Here's how that falls out of what I'd already dug up: the reference classes split into two tiers depending on how hard a bar they're actually pricing. Samotsvety's superforecasters put standard "AGI" (average-competent-human across most tasks) at 28% by 2030; Metaculus's crowd comes out around 30% on the same kind of bar, interpolating their reported 25%-by-2029 and 50%-by-2033 figures. The one data point that asks almost exactly your question — Grace et al.'s survey of published AI researchers, on the probability of machines outperforming humans at literally every task — works out to roughly 15% by 2030 once you interpolate their reported 10%-by-~2027 and 50%-by-2047 figures, and that's before accounting for how stale it is (it predates the 2025–2026 benchmark acceleration I'd found).

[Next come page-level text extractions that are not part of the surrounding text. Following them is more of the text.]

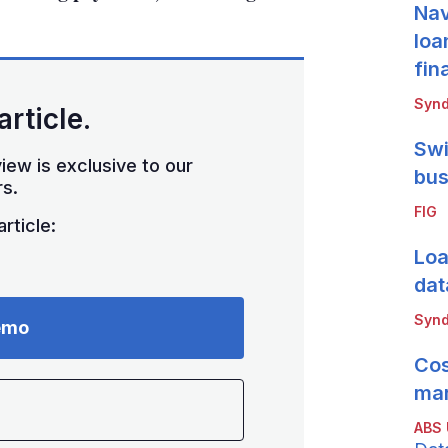
Nav
loa
fin
Synd
article.
Swi
iew is exclusive to our
bus
s.
FIG
rticle:
Loa
dat
Synd
emo
Cos
mar
ABS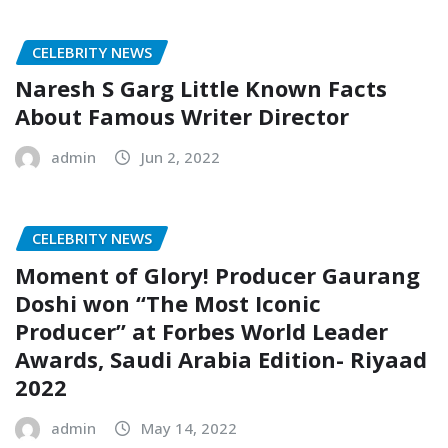
CELEBRITY NEWS
Naresh S Garg Little Known Facts
About Famous Writer Director
admin
Jun 2, 2022
CELEBRITY NEWS
Moment of Glory! Producer Gaurang
Doshi won “The Most Iconic
Producer” at Forbes World Leader
Awards, Saudi Arabia Edition- Riyaad
2022
admin
May 14, 2022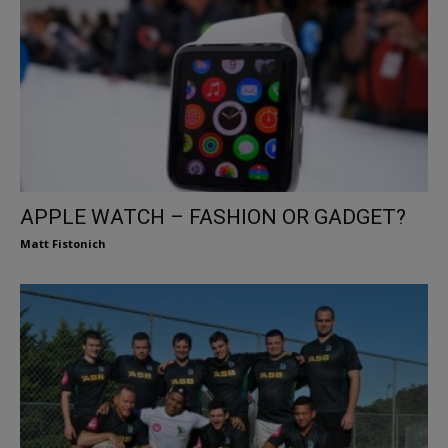
APPLE WATCH – FASHION OR GADGET?
Matt Fistonich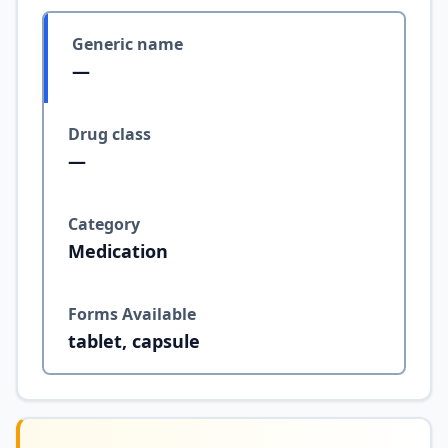
Generic name
—
Drug class
—
Category
Medication
Forms Available
tablet, capsule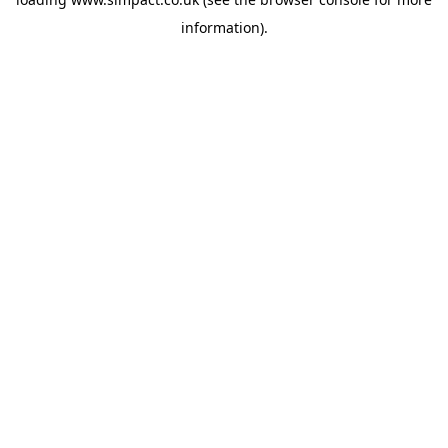
information).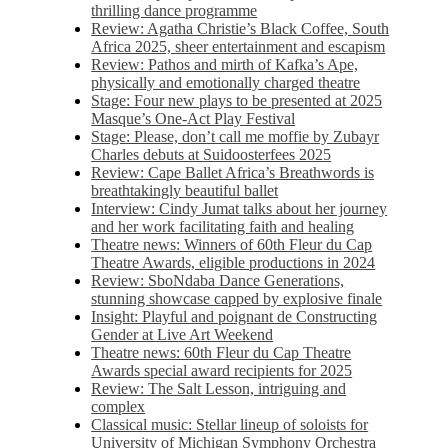
thrilling dance programme
Review: Agatha Christie’s Black Coffee, South
Africa 2025, sheer entertainment and escapism
Review: Pathos and mirth of Kafka’s Ape,
physically and emotionally charged theatre
Stage: Four new plays to be presented at 2025
Masque’s One-Act Play Festival
Stage: Please, don’t call me moffie by Zubayr
Charles debuts at Suidoosterfees 2025
Review: Cape Ballet Africa’s Breathwords is
breathtakingly beautiful ballet
Interview: Cindy Jumat talks about her journey
and her work facilitating faith and healing
Theatre news: Winners of 60th Fleur du Cap
Theatre Awards, eligible productions in 2024
Review: SboNdaba Dance Generations,
stunning showcase capped by explosive finale
Insight: Playful and poignant de Constructing
Gender at Live Art Weekend
Theatre news: 60th Fleur du Cap Theatre
Awards special award recipients for 2025
Review: The Salt Lesson, intriguing and
complex
Classical music: Stellar lineup of soloists for
University of Michigan Symphony Orchestra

Your definition is a strictly harder version of even that closest match. It requires beating the single best documented human, not just "workers" generally; something close to elite-human consistency, not just frequent success; and broad expert/scientific consensus actually recognizing this has happened, which historically lags the underlying reality by a year or more even in narrower, easier-to-adjudicate domains like chess. It's a little easier in one respect — excluding embodiment and dexterity — but that buys back less than it sounds like, since proving theorems, writing novels, and professional analysis were never dexterity-gated to begin with. That's why I land below that 15% figure rather than above it: the extra stringency outweighs the staleness adjustment.
That also matches what the capability frontier actually shows: genuinely superhuman performance where reward signals are dense and verifiable (competition math, coding, Mythos Preview autonomously chaining novel exploits), sitting right next to near-total failure on tasks requiring a world model built from scratch in a genuinely novel setting (ARC-AGI-3 — humans solve 100%, frontier models were under 1% as of this spring). That jaggedness, with new gaps reopening each time an old one closes, is exactly what should keep this forecast well below the "beats humans at most things, often" number.
The biggest lever in either direction: whether current reasoning/agentic progress genuinely generalizes to novel-environment planning the way it has to math and code (pushes up a lot if yes), versus Yann LeCun's bet that transformer-based LLMs structurally can't close that particular gap without a different architecture (pushes down hard if he's right) — that's a live, unresolved disagreement among serious researchers, not a settled question, and it's doing most of the work in my uncertainty range."